(–)-Baclofen-induced and constitutively active inwardly rectifying potassium conductances in cultured rat midbrain neurons

Abstract

 Biophysical and pharmacological properties, and development of the (–)-baclofen-induced potassium (K_Bac) conductance and the constitutively active inwardly rectifying potassium (K_IR) conductance were characterised using the patch-clamp technique in cultured embryonic rat midbrain neurons. K_Bac conductance was induced by (–)-baclofen acting on γ-aminobutyric acid B (GABA_B) receptors, and displayed a high degree of selectivity for potassium ions, an approximate square-root dependence of conductance on extracellular potassium concentration and strongly voltage-dependent activation. Ba²⁺ blocked the conductance in a voltage-independent manner, whereas Cs⁺ produced a voltage-dependent block.
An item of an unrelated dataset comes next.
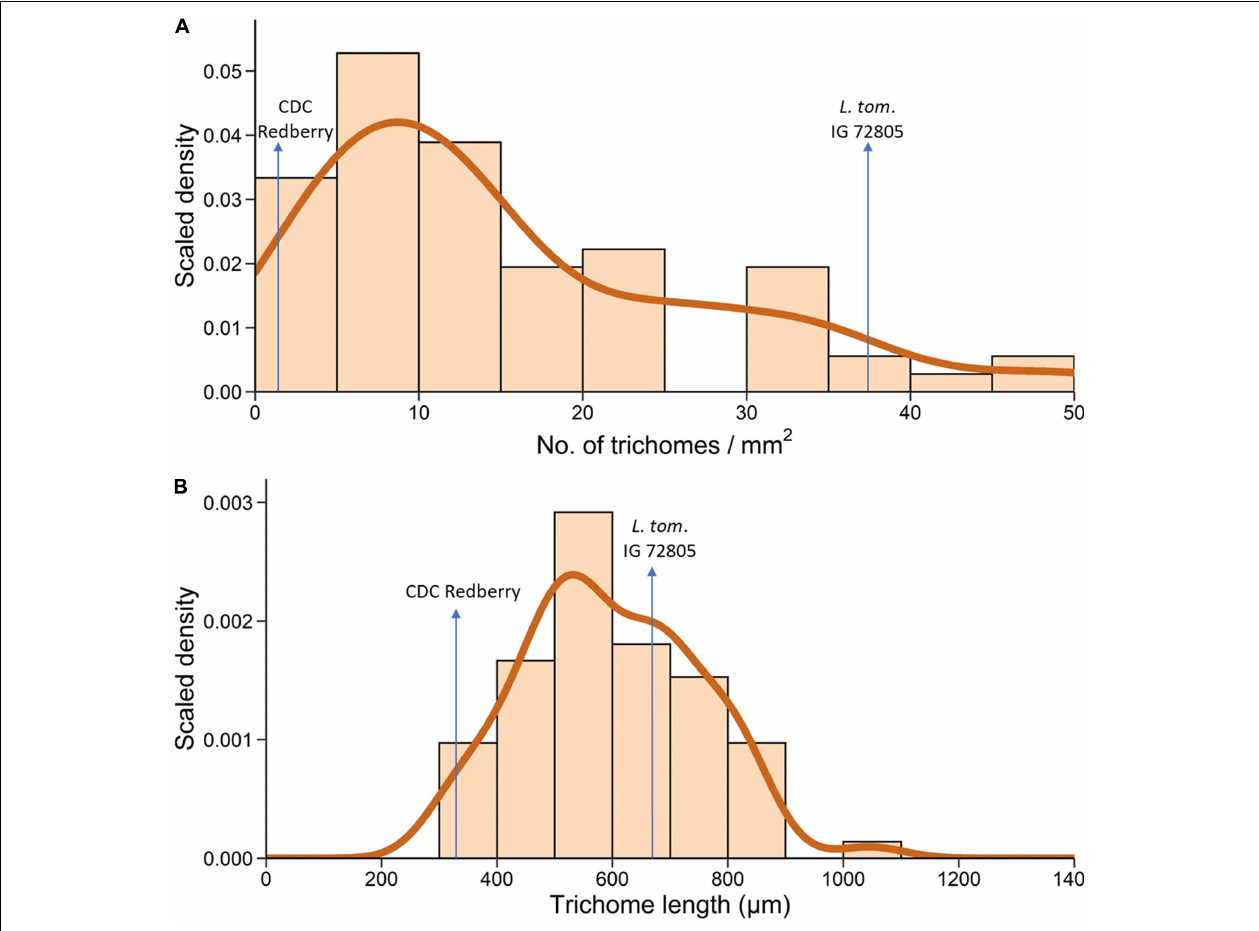
FIGURE 6 | Histogram and density plots of trichome density (A) and trichome length (B) on the adaxial leaflet surface of 70 RILs of L. cul. × L. tom. NAM 38 varying from F 4 to F 6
In the same preparation, the K_IR conductance displayed biophysical properties indistinguishable from those of the K_Bac conductance. Block of K_IR currents by Ba²⁺ was voltage independent (K _I, 4 μM), whereas Cs⁺ produced a voltage-dependent block (K _I, 370 μM at –100 mV, equivalent valence, z′, 1.67). The K_Bac and K_IR conductances additionally displayed a strikingly similar pattern of development in culture; the specific conductance (nS/pF) of both conductances increased two- to three-fold between the first and second week in vitro, and remained constant thereafter.